Use Explicit Schemas When

  • Schemas are small (< 15 fields)
  • Each endpoint has distinct response shapes
  • Security is critical (auth, payments, PII)
  • Team is small or values explicitness
  • You’re building a simple CRUD API

Use DTOs When

  • Schemas are large (> 20 fields)
  • Many endpoints return similar data with slight variations
  • Complex nested relationships need serialization
  • You have 20+ endpoints with consistent transformations
  • You’re building an admin panel or complex dashboard
  • Field exclusion/security is error-prone without automation

Don’t Decide Yet If

You’re just starting the project. Build a few endpoints with explicit schemas first. If you find yourself copy-pasting large schemas and thinking “there has to be a better way,” that’s when you look into DTOs.

Don’t add abstraction until you feel the pain it’s meant to solve.

Where I Am Now

I’m still using explicit msgspec schemas for my auth system. No DTOs. No automatic transformations. Just clear, simple conversion code.

And I’m completely confident in that decision.

Not because DTOs are bad—they’re actually quite elegant for the right use case. But because I understand why they exist and when they help.

That moment of self-doubt when I saw the example code using DTOs? It turned into a learning opportunity. I don’t feel inadequate anymore. I feel informed.

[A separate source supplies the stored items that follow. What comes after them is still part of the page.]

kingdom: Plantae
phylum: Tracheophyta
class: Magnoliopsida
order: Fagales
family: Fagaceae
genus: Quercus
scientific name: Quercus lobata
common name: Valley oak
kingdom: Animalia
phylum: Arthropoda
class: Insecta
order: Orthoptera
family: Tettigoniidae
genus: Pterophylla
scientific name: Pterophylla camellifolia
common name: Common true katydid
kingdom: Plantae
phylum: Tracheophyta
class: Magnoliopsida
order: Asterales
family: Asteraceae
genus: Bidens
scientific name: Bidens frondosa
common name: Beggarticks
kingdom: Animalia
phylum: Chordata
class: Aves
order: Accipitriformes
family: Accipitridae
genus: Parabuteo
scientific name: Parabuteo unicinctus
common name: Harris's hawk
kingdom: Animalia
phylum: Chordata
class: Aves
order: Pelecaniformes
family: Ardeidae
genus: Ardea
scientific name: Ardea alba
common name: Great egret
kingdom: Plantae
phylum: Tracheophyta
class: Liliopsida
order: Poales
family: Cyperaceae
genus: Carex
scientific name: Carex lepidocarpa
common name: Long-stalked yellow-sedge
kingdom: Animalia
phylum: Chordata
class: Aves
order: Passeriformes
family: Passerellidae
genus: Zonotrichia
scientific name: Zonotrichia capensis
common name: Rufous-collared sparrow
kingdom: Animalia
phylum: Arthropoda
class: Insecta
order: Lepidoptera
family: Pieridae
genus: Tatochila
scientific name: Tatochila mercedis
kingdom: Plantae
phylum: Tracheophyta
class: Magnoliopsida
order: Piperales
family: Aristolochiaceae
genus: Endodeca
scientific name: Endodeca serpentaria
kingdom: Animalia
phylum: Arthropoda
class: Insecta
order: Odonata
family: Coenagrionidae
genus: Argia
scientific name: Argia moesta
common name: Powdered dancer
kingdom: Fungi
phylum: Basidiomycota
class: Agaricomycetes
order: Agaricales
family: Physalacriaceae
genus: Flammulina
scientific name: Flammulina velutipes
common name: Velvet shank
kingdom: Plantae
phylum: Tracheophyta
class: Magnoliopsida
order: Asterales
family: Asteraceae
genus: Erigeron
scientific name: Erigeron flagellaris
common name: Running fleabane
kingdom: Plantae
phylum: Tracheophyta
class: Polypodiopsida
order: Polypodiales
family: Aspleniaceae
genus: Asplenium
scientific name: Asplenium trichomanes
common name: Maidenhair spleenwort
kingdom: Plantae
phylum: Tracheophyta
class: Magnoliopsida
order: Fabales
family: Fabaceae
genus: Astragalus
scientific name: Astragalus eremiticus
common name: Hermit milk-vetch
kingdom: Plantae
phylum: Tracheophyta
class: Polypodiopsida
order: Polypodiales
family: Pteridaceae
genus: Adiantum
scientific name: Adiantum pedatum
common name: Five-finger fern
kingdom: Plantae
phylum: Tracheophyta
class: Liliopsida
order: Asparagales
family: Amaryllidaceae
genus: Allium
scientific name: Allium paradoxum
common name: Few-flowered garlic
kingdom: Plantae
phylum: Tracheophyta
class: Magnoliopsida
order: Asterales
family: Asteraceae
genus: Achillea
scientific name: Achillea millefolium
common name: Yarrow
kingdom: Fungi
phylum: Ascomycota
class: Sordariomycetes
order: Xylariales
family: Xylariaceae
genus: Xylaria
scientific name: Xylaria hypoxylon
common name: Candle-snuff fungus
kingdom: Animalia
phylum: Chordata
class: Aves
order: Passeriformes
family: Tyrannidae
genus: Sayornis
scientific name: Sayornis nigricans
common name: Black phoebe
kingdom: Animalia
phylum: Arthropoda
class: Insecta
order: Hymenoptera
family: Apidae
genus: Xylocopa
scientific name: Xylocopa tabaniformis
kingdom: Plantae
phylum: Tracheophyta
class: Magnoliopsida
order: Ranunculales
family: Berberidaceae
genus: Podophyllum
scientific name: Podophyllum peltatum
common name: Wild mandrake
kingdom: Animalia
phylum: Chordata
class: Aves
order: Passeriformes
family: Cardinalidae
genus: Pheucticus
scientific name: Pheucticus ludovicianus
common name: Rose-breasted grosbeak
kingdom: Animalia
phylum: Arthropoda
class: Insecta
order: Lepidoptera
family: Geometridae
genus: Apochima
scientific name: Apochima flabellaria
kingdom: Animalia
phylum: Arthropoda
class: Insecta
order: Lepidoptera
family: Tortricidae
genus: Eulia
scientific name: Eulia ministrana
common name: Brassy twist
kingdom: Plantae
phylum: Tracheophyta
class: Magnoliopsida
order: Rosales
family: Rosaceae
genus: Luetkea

When I eventually build that admin dashboard with 50 endpoints and complex nested data, I’ll reach for DTOs with confidence. I’ll know exactly why I’m using them and how to configure them effectively.

But for now? Explicit is exactly right.

The Takeaway

Next time you see an “advanced feature” in example code and wonder if you’re doing it wrong by not using it, remember:

  1. Understand the problem it solves - What pain point does this feature address?
  2. Evaluate if you have that problem - Do you actually need this solution?
  3. Consider the trade-offs - What are you gaining vs. what complexity are you adding?
  4. Choose what fits your context - There’s no one-size-fits-all “best practice”

Sometimes the simple approach is the right approach. And that’s not a failure—it’s good engineering judgment.

DTOs are a powerful tool for data transformation at scale. But power you don’t need is just complexity you have to maintain.

Know your tools. Understand their trade-offs. Choose wisely.